[Items listed in a dataset]
▼
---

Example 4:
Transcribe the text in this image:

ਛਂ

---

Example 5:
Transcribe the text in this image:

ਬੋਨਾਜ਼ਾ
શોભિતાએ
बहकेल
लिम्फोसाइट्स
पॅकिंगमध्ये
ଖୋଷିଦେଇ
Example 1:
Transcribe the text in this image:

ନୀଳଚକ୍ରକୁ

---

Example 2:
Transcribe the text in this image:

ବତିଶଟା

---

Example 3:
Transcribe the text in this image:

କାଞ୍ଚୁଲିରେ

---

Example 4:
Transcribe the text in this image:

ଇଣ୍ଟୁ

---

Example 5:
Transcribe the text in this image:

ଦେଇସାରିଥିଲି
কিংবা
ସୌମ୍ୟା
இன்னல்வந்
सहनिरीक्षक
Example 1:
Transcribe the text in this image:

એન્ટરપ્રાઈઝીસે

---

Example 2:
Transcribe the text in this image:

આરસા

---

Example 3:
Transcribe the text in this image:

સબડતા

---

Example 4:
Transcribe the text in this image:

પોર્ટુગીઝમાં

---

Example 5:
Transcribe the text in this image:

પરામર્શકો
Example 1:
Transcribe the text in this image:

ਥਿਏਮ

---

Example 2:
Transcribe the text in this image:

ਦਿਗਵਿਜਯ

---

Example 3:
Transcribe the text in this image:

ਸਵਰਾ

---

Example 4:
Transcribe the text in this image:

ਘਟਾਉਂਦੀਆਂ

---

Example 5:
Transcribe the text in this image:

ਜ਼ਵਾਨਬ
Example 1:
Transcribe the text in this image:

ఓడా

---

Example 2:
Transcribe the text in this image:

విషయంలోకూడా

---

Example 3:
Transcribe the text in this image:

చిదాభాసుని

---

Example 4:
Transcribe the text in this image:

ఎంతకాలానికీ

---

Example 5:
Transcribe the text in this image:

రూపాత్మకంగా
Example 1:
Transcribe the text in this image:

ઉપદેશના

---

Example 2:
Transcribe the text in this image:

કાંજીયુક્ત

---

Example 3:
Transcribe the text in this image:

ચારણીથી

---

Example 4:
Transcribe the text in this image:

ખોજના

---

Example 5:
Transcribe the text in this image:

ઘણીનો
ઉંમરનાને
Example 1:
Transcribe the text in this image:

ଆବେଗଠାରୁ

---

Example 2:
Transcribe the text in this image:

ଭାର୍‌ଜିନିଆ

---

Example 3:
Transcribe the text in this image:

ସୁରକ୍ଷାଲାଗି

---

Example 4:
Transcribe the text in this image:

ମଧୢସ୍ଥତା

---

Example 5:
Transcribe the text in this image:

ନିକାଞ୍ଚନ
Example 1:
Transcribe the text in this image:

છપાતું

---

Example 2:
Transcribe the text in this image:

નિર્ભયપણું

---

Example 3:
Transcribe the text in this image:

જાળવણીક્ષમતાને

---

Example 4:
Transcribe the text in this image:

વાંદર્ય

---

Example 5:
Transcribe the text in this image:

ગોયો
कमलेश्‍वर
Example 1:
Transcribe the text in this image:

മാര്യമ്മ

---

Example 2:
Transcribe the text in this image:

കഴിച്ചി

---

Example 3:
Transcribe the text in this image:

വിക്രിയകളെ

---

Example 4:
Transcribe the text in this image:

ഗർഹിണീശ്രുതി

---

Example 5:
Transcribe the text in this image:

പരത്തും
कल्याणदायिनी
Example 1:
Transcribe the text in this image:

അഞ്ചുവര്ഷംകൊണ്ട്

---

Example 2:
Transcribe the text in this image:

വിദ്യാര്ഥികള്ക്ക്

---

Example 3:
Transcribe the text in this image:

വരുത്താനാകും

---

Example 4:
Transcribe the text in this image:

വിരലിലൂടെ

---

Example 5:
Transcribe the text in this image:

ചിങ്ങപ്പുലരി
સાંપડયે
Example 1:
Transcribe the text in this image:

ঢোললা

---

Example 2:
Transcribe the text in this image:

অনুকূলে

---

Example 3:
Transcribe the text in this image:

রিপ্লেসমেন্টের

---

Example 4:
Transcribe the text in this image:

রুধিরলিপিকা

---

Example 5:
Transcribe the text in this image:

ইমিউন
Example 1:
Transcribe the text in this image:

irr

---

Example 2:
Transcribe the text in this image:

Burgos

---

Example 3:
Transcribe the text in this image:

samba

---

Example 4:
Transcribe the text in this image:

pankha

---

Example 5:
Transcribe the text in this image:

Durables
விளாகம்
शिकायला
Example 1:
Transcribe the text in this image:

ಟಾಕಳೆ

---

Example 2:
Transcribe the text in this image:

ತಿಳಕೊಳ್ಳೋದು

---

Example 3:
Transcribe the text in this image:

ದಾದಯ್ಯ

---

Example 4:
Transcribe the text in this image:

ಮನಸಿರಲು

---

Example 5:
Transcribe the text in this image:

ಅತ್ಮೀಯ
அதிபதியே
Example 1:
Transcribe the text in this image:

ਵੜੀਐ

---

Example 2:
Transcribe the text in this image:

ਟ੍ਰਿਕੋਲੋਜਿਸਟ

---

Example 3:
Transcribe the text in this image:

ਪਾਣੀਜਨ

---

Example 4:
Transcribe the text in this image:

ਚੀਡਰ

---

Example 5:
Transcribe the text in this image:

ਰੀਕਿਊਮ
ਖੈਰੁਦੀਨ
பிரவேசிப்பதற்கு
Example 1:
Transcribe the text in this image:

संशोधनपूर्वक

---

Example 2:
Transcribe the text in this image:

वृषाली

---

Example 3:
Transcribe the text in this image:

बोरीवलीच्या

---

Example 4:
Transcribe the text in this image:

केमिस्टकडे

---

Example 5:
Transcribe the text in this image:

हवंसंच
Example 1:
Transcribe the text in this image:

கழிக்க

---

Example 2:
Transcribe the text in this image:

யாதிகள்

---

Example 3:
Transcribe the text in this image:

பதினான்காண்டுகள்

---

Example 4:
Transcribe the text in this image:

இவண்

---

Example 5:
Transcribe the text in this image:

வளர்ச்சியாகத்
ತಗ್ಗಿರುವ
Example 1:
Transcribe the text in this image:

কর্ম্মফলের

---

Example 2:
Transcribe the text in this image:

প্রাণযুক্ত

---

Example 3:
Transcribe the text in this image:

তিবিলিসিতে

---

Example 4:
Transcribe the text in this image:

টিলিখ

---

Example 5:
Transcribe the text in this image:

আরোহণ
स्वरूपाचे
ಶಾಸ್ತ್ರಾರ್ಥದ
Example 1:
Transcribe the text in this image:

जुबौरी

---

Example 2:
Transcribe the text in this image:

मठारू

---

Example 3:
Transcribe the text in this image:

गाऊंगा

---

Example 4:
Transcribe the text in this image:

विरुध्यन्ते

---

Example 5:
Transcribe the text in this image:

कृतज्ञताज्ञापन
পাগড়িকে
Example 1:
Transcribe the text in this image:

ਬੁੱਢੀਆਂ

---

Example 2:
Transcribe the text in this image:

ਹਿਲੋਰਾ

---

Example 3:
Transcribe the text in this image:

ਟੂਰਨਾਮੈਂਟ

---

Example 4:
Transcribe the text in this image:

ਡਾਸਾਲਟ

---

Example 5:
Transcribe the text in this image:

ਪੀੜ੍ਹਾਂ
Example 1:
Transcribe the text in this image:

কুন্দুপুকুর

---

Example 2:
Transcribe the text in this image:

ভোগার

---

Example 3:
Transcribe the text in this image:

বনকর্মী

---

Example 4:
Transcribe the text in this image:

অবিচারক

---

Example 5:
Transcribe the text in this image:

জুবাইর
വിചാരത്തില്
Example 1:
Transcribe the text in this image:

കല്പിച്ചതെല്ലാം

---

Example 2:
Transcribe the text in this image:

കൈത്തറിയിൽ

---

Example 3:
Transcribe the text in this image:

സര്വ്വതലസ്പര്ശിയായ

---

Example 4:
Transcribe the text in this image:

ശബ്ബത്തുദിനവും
▲
Transcribe the entries exactly, and make each line match the original.

---

Example 4:
Transcribe the text in this image:

ਛਂ

---

Example 5:
Transcribe the text in this image:

ਬੋਨਾਜ਼ਾ
શોભિતાએ
बहकेल
लिम्फोसाइट्स
पॅकिंगमध्ये
ଖୋଷିଦେଇ
Example 1:
Transcribe the text in this image:

ନୀଳଚକ୍ରକୁ

---

Example 2:
Transcribe the text in this image:

ବତିଶଟା

---

Example 3:
Transcribe the text in this image:

କାଞ୍ଚୁଲିରେ

---

Example 4:
Transcribe the text in this image:

ଇଣ୍ଟୁ

---

Example 5:
Transcribe the text in this image:

ଦେଇସାରିଥିଲି
কিংবা
ସୌମ୍ୟା
இன்னல்வந்
सहनिरीक्षक
Example 1:
Transcribe the text in this image:

એન્ટરપ્રાઈઝીસે

---

Example 2:
Transcribe the text in this image:

આરસા

---

Example 3:
Transcribe the text in this image:

સબડતા

---

Example 4:
Transcribe the text in this image:

પોર્ટુગીઝમાં

---

Example 5:
Transcribe the text in this image:

પરામર્શકો
Example 1:
Transcribe the text in this image:

ਥਿਏਮ

---

Example 2:
Transcribe the text in this image:

ਦਿਗਵਿਜਯ

---

Example 3:
Transcribe the text in this image:

ਸਵਰਾ

---

Example 4:
Transcribe the text in this image:

ਘਟਾਉਂਦੀਆਂ

---

Example 5:
Transcribe the text in this image:

ਜ਼ਵਾਨਬ
Example 1:
Transcribe the text in this image:

ఓడా

---

Example 2:
Transcribe the text in this image:

విషయంలోకూడా

---

Example 3:
Transcribe the text in this image:

చిదాభాసుని

---

Example 4:
Transcribe the text in this image:

ఎంతకాలానికీ

---

Example 5:
Transcribe the text in this image:

రూపాత్మకంగా
Example 1:
Transcribe the text in this image:

ઉપદેશના

---

Example 2:
Transcribe the text in this image:

કાંજીયુક્ત

---

Example 3:
Transcribe the text in this image:

ચારણીથી

---

Example 4:
Transcribe the text in this image:

ખોજના

---

Example 5:
Transcribe the text in this image:

ઘણીનો
ઉંમરનાને
Example 1:
Transcribe the text in this image:

ଆବେଗଠାରୁ

---

Example 2:
Transcribe the text in this image:

ଭାର୍‌ଜିନିଆ

---

Example 3:
Transcribe the text in this image:

ସୁରକ୍ଷାଲାଗି

---

Example 4:
Transcribe the text in this image:

ମଧୢସ୍ଥତା

---

Example 5:
Transcribe the text in this image:

ନିକାଞ୍ଚନ
Example 1:
Transcribe the text in this image:

છપાતું

---

Example 2:
Transcribe the text in this image:

નિર્ભયપણું

---

Example 3:
Transcribe the text in this image:

જાળવણીક્ષમતાને

---

Example 4:
Transcribe the text in this image:

વાંદર્ય

---

Example 5:
Transcribe the text in this image:

ગોયો
कमलेश्‍वर
Example 1:
Transcribe the text in this image:

മാര്യമ്മ

---

Example 2:
Transcribe the text in this image:

കഴിച്ചി

---

Example 3:
Transcribe the text in this image:

വിക്രിയകളെ

---

Example 4:
Transcribe the text in this image:

ഗർഹിണീശ്രുതി

---

Example 5:
Transcribe the text in this image:

പരത്തും
कल्याणदायिनी
Example 1:
Transcribe the text in this image:

അഞ്ചുവര്ഷംകൊണ്ട്

---

Example 2:
Transcribe the text in this image:

വിദ്യാര്ഥികള്ക്ക്

---

Example 3:
Transcribe the text in this image:

വരുത്താനാകും

---

Example 4:
Transcribe the text in this image:

വിരലിലൂടെ

---

Example 5:
Transcribe the text in this image:

ചിങ്ങപ്പുലരി
સાંપડયે
Example 1:
Transcribe the text in this image:

ঢোললা

---

Example 2:
Transcribe the text in this image:

অনুকূলে

---

Example 3:
Transcribe the text in this image:

রিপ্লেসমেন্টের

---

Example 4:
Transcribe the text in this image:

রুধিরলিপিকা

---

Example 5:
Transcribe the text in this image:

ইমিউন
Example 1:
Transcribe the text in this image:

irr

---

Example 2:
Transcribe the text in this image:

Burgos

---

Example 3:
Transcribe the text in this image:

samba

---

Example 4:
Transcribe the text in this image:

pankha

---

Example 5:
Transcribe the text in this image:

Durables
விளாகம்
शिकायला
Example 1:
Transcribe the text in this image:

ಟಾಕಳೆ

---

Example 2:
Transcribe the text in this image:

ತಿಳಕೊಳ್ಳೋದು

---

Example 3:
Transcribe the text in this image:

ದಾದಯ್ಯ

---

Example 4:
Transcribe the text in this image:

ಮನಸಿರಲು

---

Example 5:
Transcribe the text in this image:

ಅತ್ಮೀಯ
அதிபதியே
Example 1:
Transcribe the text in this image:

ਵੜੀਐ

---

Example 2:
Transcribe the text in this image:

ਟ੍ਰਿਕੋਲੋਜਿਸਟ

---

Example 3:
Transcribe the text in this image:

ਪਾਣੀਜਨ

---

Example 4:
Transcribe the text in this image:

ਚੀਡਰ

---

Example 5:
Transcribe the text in this image:

ਰੀਕਿਊਮ
ਖੈਰੁਦੀਨ
பிரவேசிப்பதற்கு
Example 1:
Transcribe the text in this image:

संशोधनपूर्वक

---

Example 2:
Transcribe the text in this image:

वृषाली

---

Example 3:
Transcribe the text in this image:

बोरीवलीच्या

---

Example 4:
Transcribe the text in this image:

केमिस्टकडे

---

Example 5:
Transcribe the text in this image:

हवंसंच
Example 1:
Transcribe the text in this image:

கழிக்க

---

Example 2:
Transcribe the text in this image:

யாதிகள்

---

Example 3:
Transcribe the text in this image:

பதினான்காண்டுகள்

---

Example 4:
Transcribe the text in this image:

இவண்

---

Example 5:
Transcribe the text in this image:

வளர்ச்சியாகத்
ತಗ್ಗಿರುವ
Example 1:
Transcribe the text in this image:

কর্ম্মফলের

---

Example 2:
Transcribe the text in this image:

প্রাণযুক্ত

---

Example 3:
Transcribe the text in this image:

তিবিলিসিতে

---

Example 4:
Transcribe the text in this image:

টিলিখ

---

Example 5:
Transcribe the text in this image:

আরোহণ
स्वरूपाचे
ಶಾಸ್ತ್ರಾರ್ಥದ
Example 1:
Transcribe the text in this image:

जुबौरी

---

Example 2:
Transcribe the text in this image:

मठारू

---

Example 3:
Transcribe the text in this image:

गाऊंगा

---

Example 4:
Transcribe the text in this image:

विरुध्यन्ते

---

Example 5:
Transcribe the text in this image:

कृतज्ञताज्ञापन
পাগড়িকে
Example 1:
Transcribe the text in this image:

ਬੁੱਢੀਆਂ

---

Example 2:
Transcribe the text in this image:

ਹਿਲੋਰਾ

---

Example 3:
Transcribe the text in this image:

ਟੂਰਨਾਮੈਂਟ

---

Example 4:
Transcribe the text in this image:

ਡਾਸਾਲਟ

---

Example 5:
Transcribe the text in this image:

ਪੀੜ੍ਹਾਂ
Example 1:
Transcribe the text in this image:

কুন্দুপুকুর

---

Example 2:
Transcribe the text in this image:

ভোগার

---

Example 3:
Transcribe the text in this image:

বনকর্মী

---

Example 4:
Transcribe the text in this image:

অবিচারক

---

Example 5:
Transcribe the text in this image:

জুবাইর
വിചാരത്തില്
Example 1:
Transcribe the text in this image:

കല്പിച്ചതെല്ലാം

---

Example 2:
Transcribe the text in this image:

കൈത്തറിയിൽ

---

Example 3:
Transcribe the text in this image:

സര്വ്വതലസ്പര്ശിയായ

---

Example 4:
Transcribe the text in this image:

ശബ്ബത്തുദിനവും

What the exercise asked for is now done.